In March, another study published in the Journal of Clinical Oncology followed 160 breast cancer patients who were undergoing radiation therapy. The women were randomly assigned to a yoga group, a stretching group, or a control group that received no instruction. The yoga group showed lower levels of the stress hormone cortisol. They also reported less fatigue and improved quality of life.
In January, a study of nearly 200 breast cancer survivors, conducted at Ohio State University, found that yoga reduced fatigue and inflammation. In this randomized, controlled trial, the yoga participants reported a 57% decrease in fatigue just three months after their formal yoga classes ended. The researchers also took blood samples numerous times over the course of six months to measure the levels of three proinflammatory cytokines and found that the yoga group's average levels of inflammation were up to 20% lower than the control group. A secondary analysis showed that participants who practiced yoga more frequently experienced larger changes in vitality, depressive symptoms, and fatigue, and reported that they were sleeping better, too.
Even More Proven Benefits
The potential benefits of yoga for breast cancer don't stop there. A systematic review and meta-analysis of randomized, controlled studies on yoga for breast cancer patients and survivors, published in BMC Cancer in 2012, found that yoga participants experienced large reductions in distress, anxiety, and depression in three of the more rigorous studies. The authors of the systematic review also found moderate effects on fatigue, general quality of life, emotional function, and social function, as well as small increases in functional well-being, for yoga participants in some of the trials.
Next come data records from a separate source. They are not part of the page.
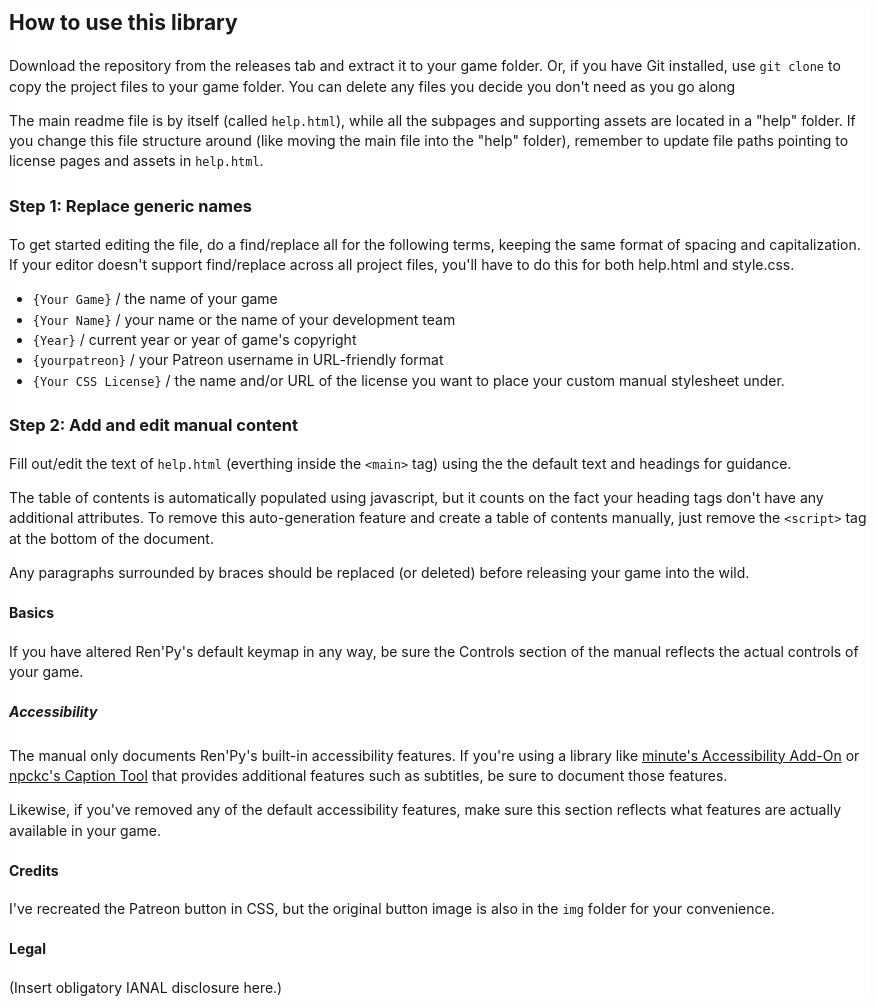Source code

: ## How to use this library
Download the repository from the releases tab and extract it to your game folder. Or, if you have Git installed, use `git clone` to copy the project files to your game folder. You can delete any files you decide you don't need as you go along

The main readme file is by itself (called `help.html`), while all the subpages and supporting assets are located in a "help" folder. If you change this file structure around (like moving the main file into the "help" folder), remember to update file paths pointing to license pages and assets in `help.html`.

### Step 1: Replace generic names
To get started editing the file, do a find/replace all for the following terms, keeping the same format of spacing and capitalization. If your editor doesn't support find/replace across all project files, you'll have to do this for both help.html and style.css.

- `{Your Game}` / the name of your game
- `{Your Name}` / your name or the name of your development team
- `{Year}` / current year or year of game's copyright
- `{yourpatreon}` / your Patreon username in URL-friendly format
- `{Your CSS License}` / the name and/or URL of the license you want to place your custom manual stylesheet under.

### Step 2: Add and edit manual content
Fill out/edit the text of `help.html` (everthing inside the `<main>` tag) using the the default text and headings for guidance.

The table of contents is automatically populated using javascript, but it counts on the fact your heading tags don't have any additional attributes. To remove this auto-generation feature and create a table of contents manually, just remove the `<script>` tag at the bottom of the document.

Any paragraphs surrounded by braces should be replaced (or deleted) before releasing your game into the wild.

#### Basics
If you have altered Ren'Py's default keymap in any way, be sure the Controls section of the manual reflects the actual controls of your game.

##### Accessibility
The manual only documents Ren'Py's built-in accessibility features. If you're using a library like [minute's Accessibility Add-On](https://minute.itch.io/renpy-accessibility) or [npckc's Caption Tool](https://npckc.itch.io/caption-tool-for-renpy) that provides additional features such as subtitles, be sure to document those features.

Likewise, if you've removed any of the default accessibility features, make sure this section reflects what features are actually available in your game.

#### Credits
I've recreated the Patreon button in CSS, but the original button image is also in the `img` folder for your convenience.

#### Legal
(Insert obligatory IANAL disclosure here.)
That said, the methodological rigors of yoga research could, in many cases, be improved, as critiqued in an article by Slate.com. As a result, we've chosen to feature studies in this article that were identified by researchers conducting systematic reviews as methodolically sound, randomized controlled trials with larger-than-the-average-yoga-study sample sizes.
Ask Your Doctor
Inspired? If you’re currently undergoing treatment for breast cancer or if you’re a survivor, ask your doctor if you are healthy enough to take a yoga class. Then seek out a yoga teacher in your area who has experience working with cancer patients and survivors.